-- TRECHO DE ORIGEM --
########################################

Escrito pelos pesquisadores Büşra Selin Erdogan, assistente na Presidência para os Turcos no Exterior e Comunidades Relacionadas (*Yurtdışı Türkler ve Akraba Topluluklar Başkanlığı*, YTB), e Burak Erdogan, assistente de pesquisa da Universidade de Ancara, o artigo descreve o programa de treinamento de pessoal da Akkuyu NPP como um exemplo bem-sucedido das políticas cuidadosamente planejadas da Rússia, que estão alinhadas com suas prioridades de política externa. “É justo afirmar que a Rússia realiza uma diplomacia educacional eficaz e compatível com seus próprios interesses por meio do programa de bolsas, executado de forma meticulosa”, concluem os autores. A iniciativa demonstra como a Rússia combina sua política energética com a diplomacia educacional como parte de sua estratégia “imperial”, utilizando essas ferramentas para fortalecer sua influência sobre parceiros-chave como a Turquia.
O programa, iniciado em 2011, já treinou mais de 319 engenheiros turcos em universidades russas, que agora trabalham na Akkuyu, localizada na costa do Mediterrâneo, no sul da Turquia. Segundo o estudo, isso garante que profissionais altamente qualificados, familiarizados com os padrões e práticas energéticas russas, sejam o núcleo da força de trabalho nuclear da Turquia. Essa estratégia reforça a presença operacional da Rússia no projeto Akkuyu e sublinha sua abordagem calculada para expandir sua influência. “Por meio de um planejamento meticuloso, a Rússia garante que trabalha com recursos humanos confiáveis e familiarizados”, destacam os autores, descrevendo como o programa assegura tanto a expertise técnica quanto a consolidação dos laços bilaterais.
Um aspecto único do programa é sua profundidade cultural e educacional. Os participantes são obrigados a aprender russo e a se adaptar ao ambiente acadêmico das instituições russas. Isso não só os prepara para as exigências técnicas do setor nuclear, mas também promove uma integração mais profunda com as normas profissionais e culturais russas. O estudo aponta que essa imersão aumenta o poder brando da Rússia, criando uma força de trabalho na Turquia moldada por metodologias e estruturas culturais russas.
A análise, no entanto, evita descrever o programa como uma ameaça direta à soberania turca. Em vez disso, apresenta uma perspectiva mais equilibrada, reconhecendo os benefícios mútuos da iniciativa enquanto destaca seu alinhamento com os interesses estratégicos da Rússia. Os autores ressaltam como a abordagem educacional da Rússia serve para inserir sua influência em setores críticos como o da energia, observando que esse equilíbrio cuidadoso permite a Moscou consolidar sua posição como um ator-chave nas ambições nucleares da Turquia.
O momento do programa é particularmente notável. A primeira licença do reator Akkuyu foi concedida em 2018, mas o programa de treinamento de pessoal começou já em 2011. Isso sugere que a iniciativa fazia parte de uma estratégia de longo prazo para estabelecer uma base sólida para o envolvimento russo no setor nuclear turco. Ao iniciar o programa com antecedência, a Rússia garantiu que o pessoal turco seria treinado e estaria pronto para operar dentro de um sistema fortemente influenciado pela expertise e práticas russas.

########################################

-- LINHAS DE DADOS --

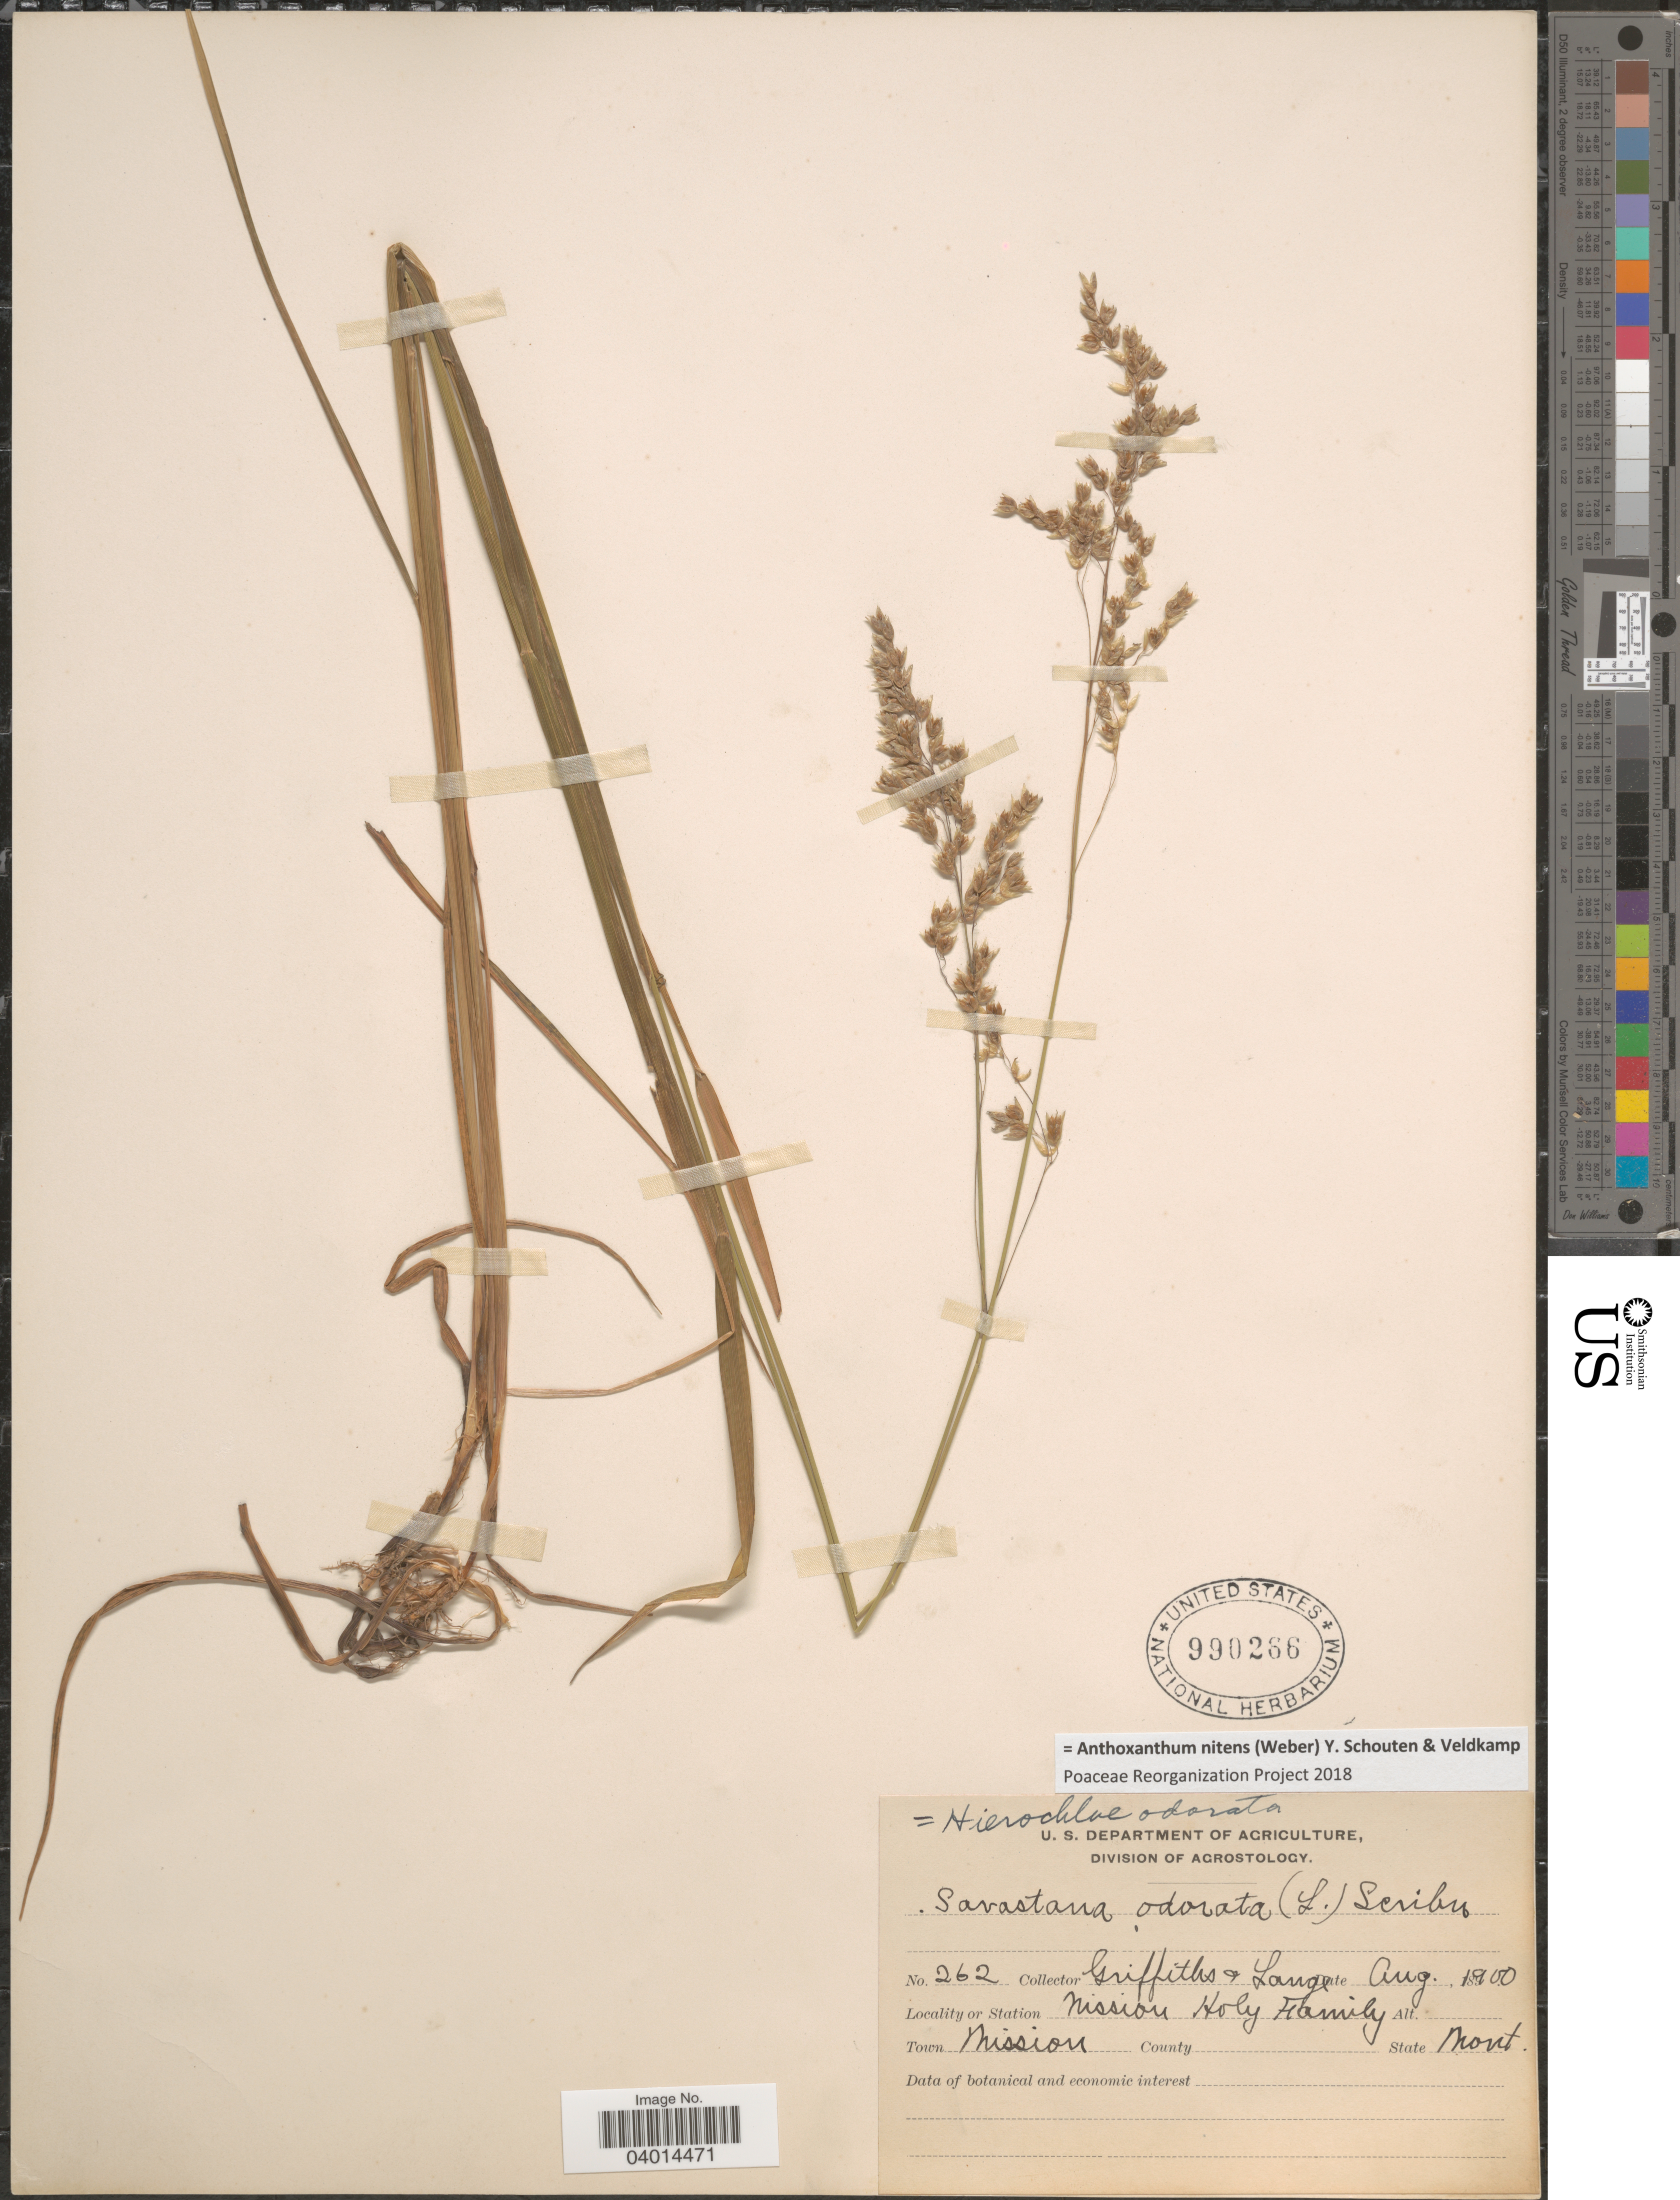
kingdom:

########################################

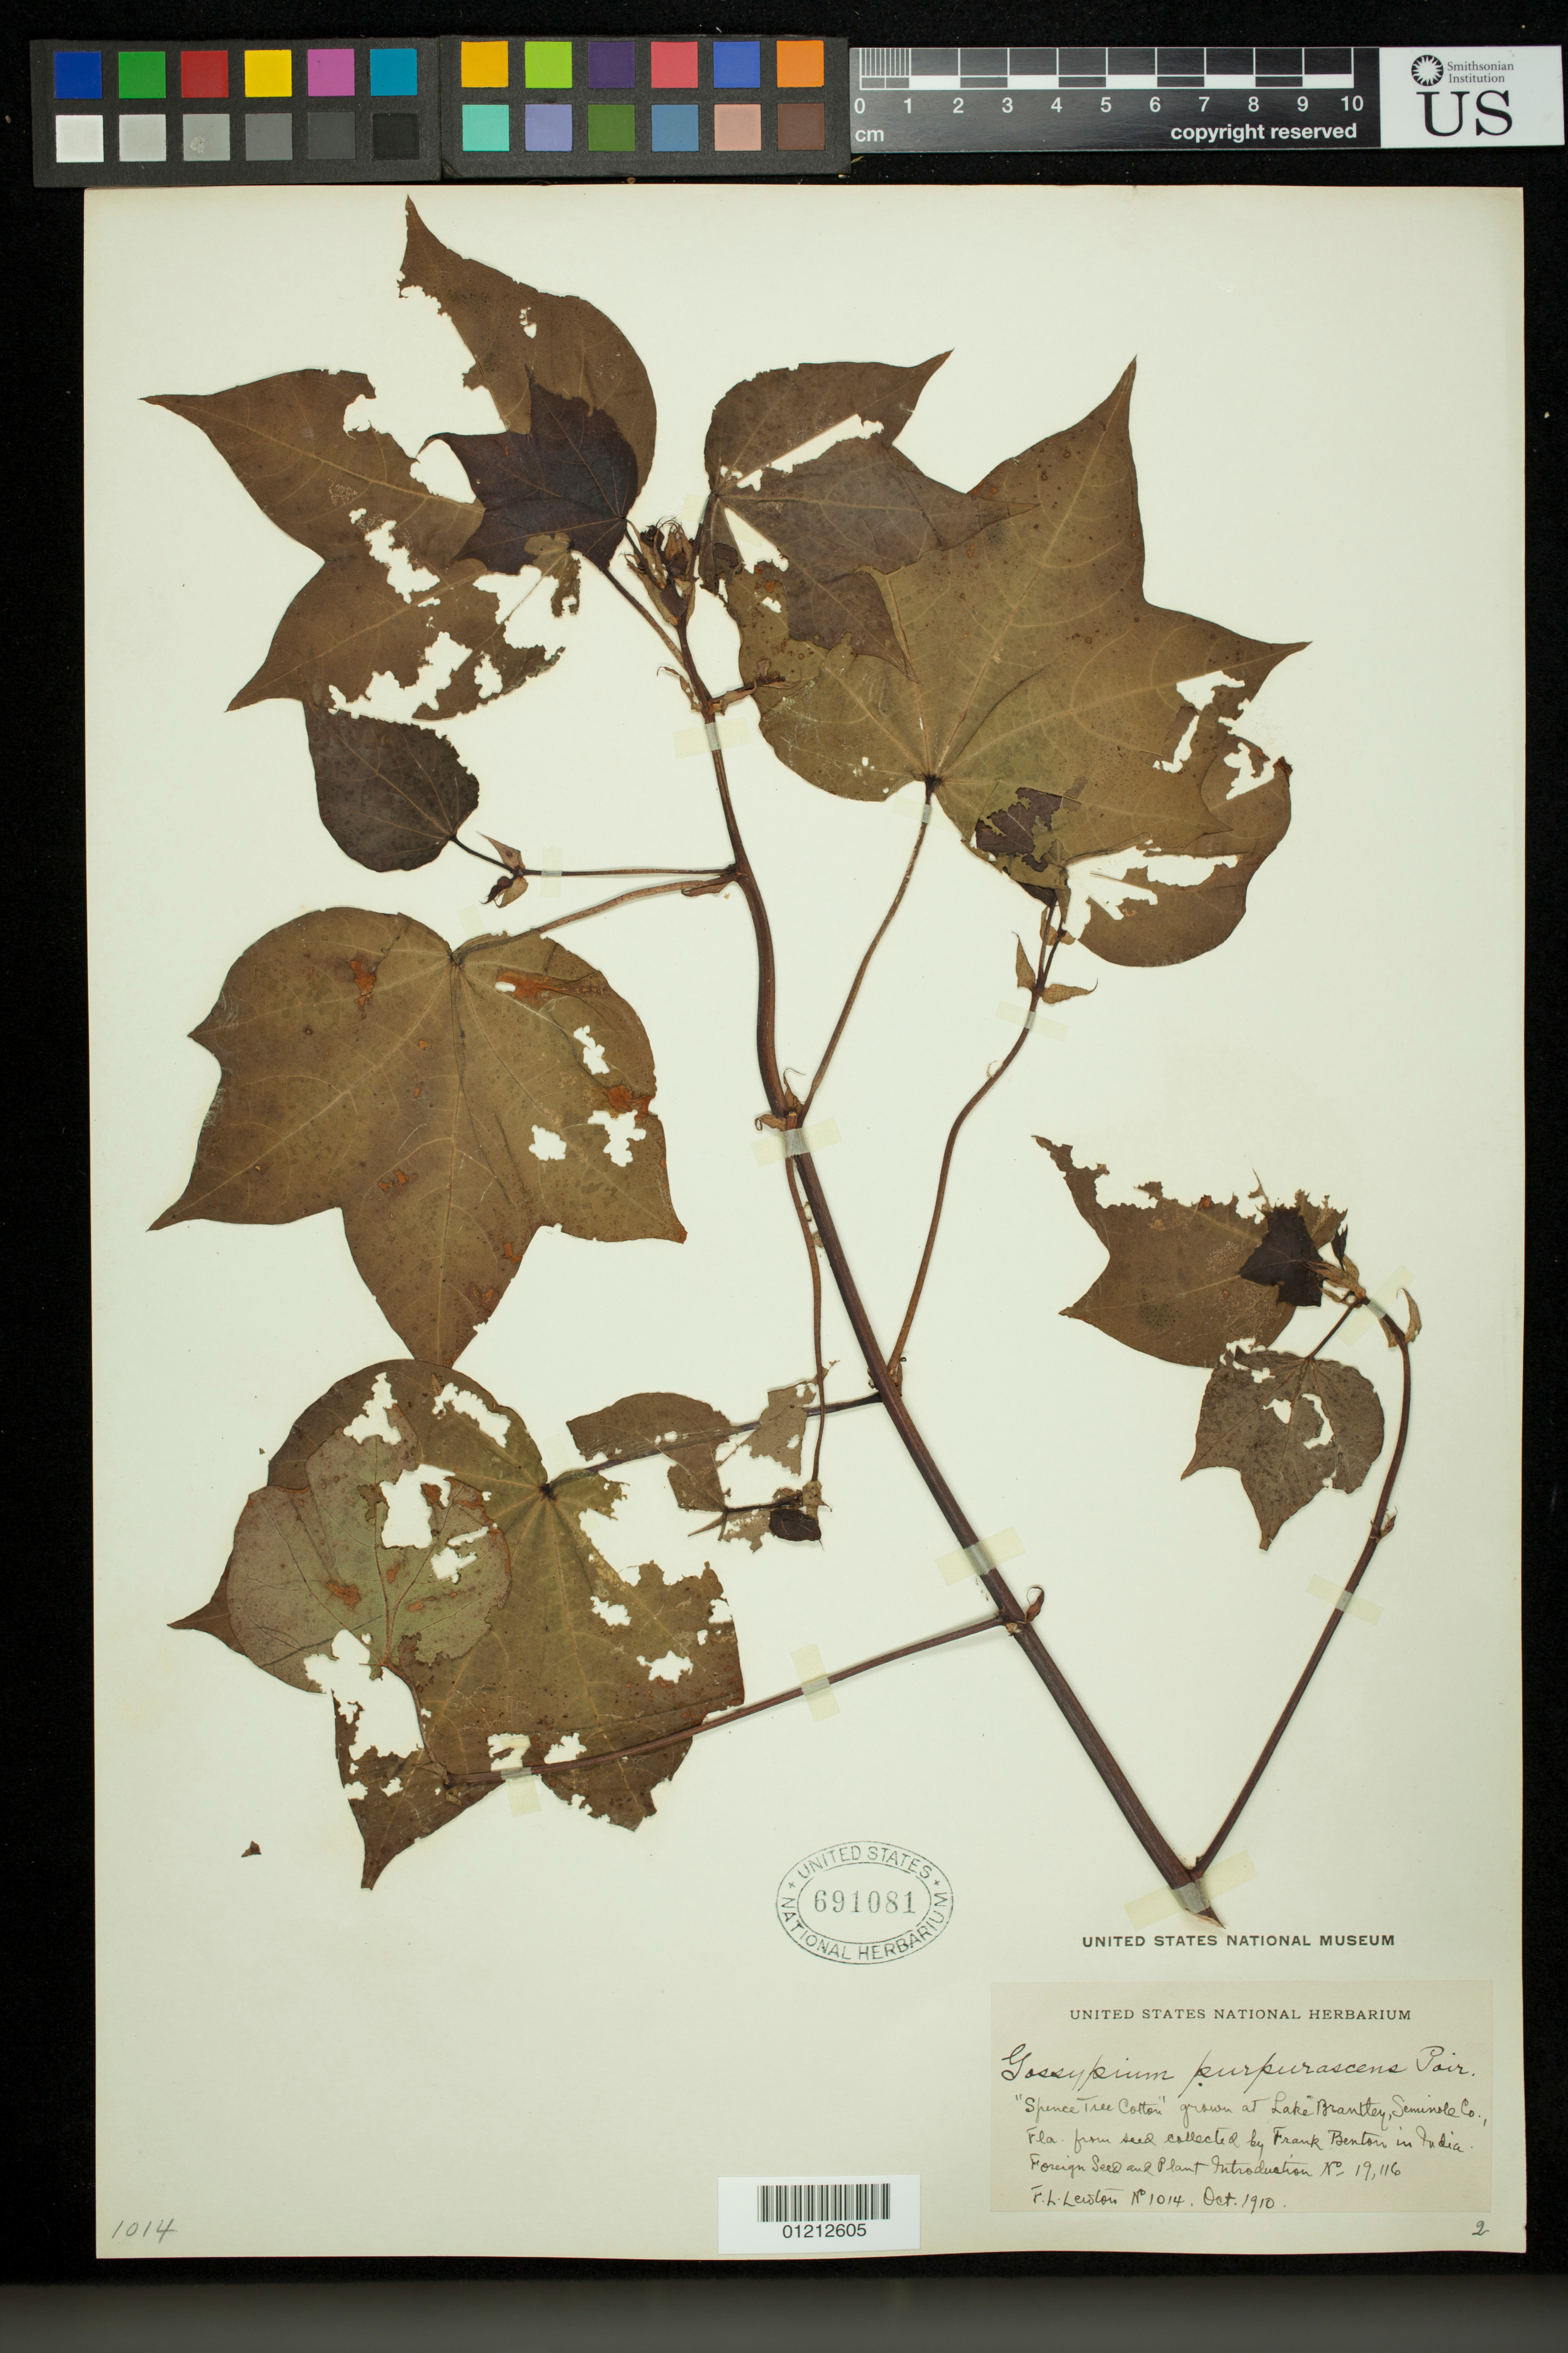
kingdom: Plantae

########################################

-- TAREFA PROPOSTA --
Escreva a continuação do texto sobre o programa russo de formação de engenheiros turcos para a usina de Akkuyu, começando logo depois da última frase.

-- RESULTADO DA TAREFA --
O artigo também contextualiza a iniciativa Akkuyu dentro da histórica dependência da Rússia em usar a diplomacia educacional como uma ferramenta de influência. A Rússia tem há muito tempo utilizado suas instituições acadêmicas para projetar seu poder brando internacionalmente. O programa Akkuyu se encaixa em uma estratégia mais ampla que inclui o treinamento de estudantes de mais de 65 países em disciplinas nucleares. Embora isso melhore a reputação global da Rússia na educação nuclear, o estudo destaca que o papel da Turquia como parceira em um projeto tão estrategicamente significativo torna os programas da Akkuyu particularmente impactantes para a política externa russa.
Uma das principais observações do estudo é a interconexão deliberada entre as estratégias energética e educacional da Rússia. Ao integrar esses dois domínios, a Rússia se posiciona como um parceiro indispensável para a jornada nuclear da Turquia. Os autores enfatizam que essa abordagem dual não apenas atende às necessidades operacionais da Rússia, mas também garante laços culturais e profissionais duradouros entre as duas nações. Essa estratégia sofisticada exemplifica como Moscou utiliza tanto o poder duro quanto o brando para manter sua influência sobre seus parceiros.
O texto argumenta que, embora o programa de treinamento seja mutuamente benéfico, há riscos potenciais para a Turquia. A crescente dependência da Turquia na expertise russa no setor nuclear pode comprometer sua capacidade de desenvolver e gerenciar independentemente suas capacidades nucleares. Essa dependência pode limitar a autonomia estratégica da Turquia e aumentar sua exposição a influências externas em um setor crucial. Embora isso não seja explicitamente declarado, o artigo sugere que há implicações de longo prazo para o setor energético turco.
Além disso, os aspectos culturais do programa devem ser considerados. Embora aprender russo e adaptar-se a ambientes acadêmicos russos não sejam inerentemente negativos, esses requisitos podem levar a laços culturais mais fortes entre a força de trabalho turca e as instituições russas. Ao longo do tempo, isso pode influenciar as políticas domésticas da Turquia e suas relações internacionais, potencialmente alinhando-as mais de perto com as perspectivas e interesses russos. Isso é algo que os formuladores de políticas devem considerar como parte das implicações mais amplas dessa parceria no setor de energia nuclear.
A Turquia anunciou em 2022 que não seria acionista da Akkuyu NPP, apesar de suposições anteriores. Foi esclarecido que a Turquia não está contribuindo para os custos de construção, e seu envolvimento está limitado a um contrato obrigatório de compra de energia elétrica, sem planos de adquirir participação na usina.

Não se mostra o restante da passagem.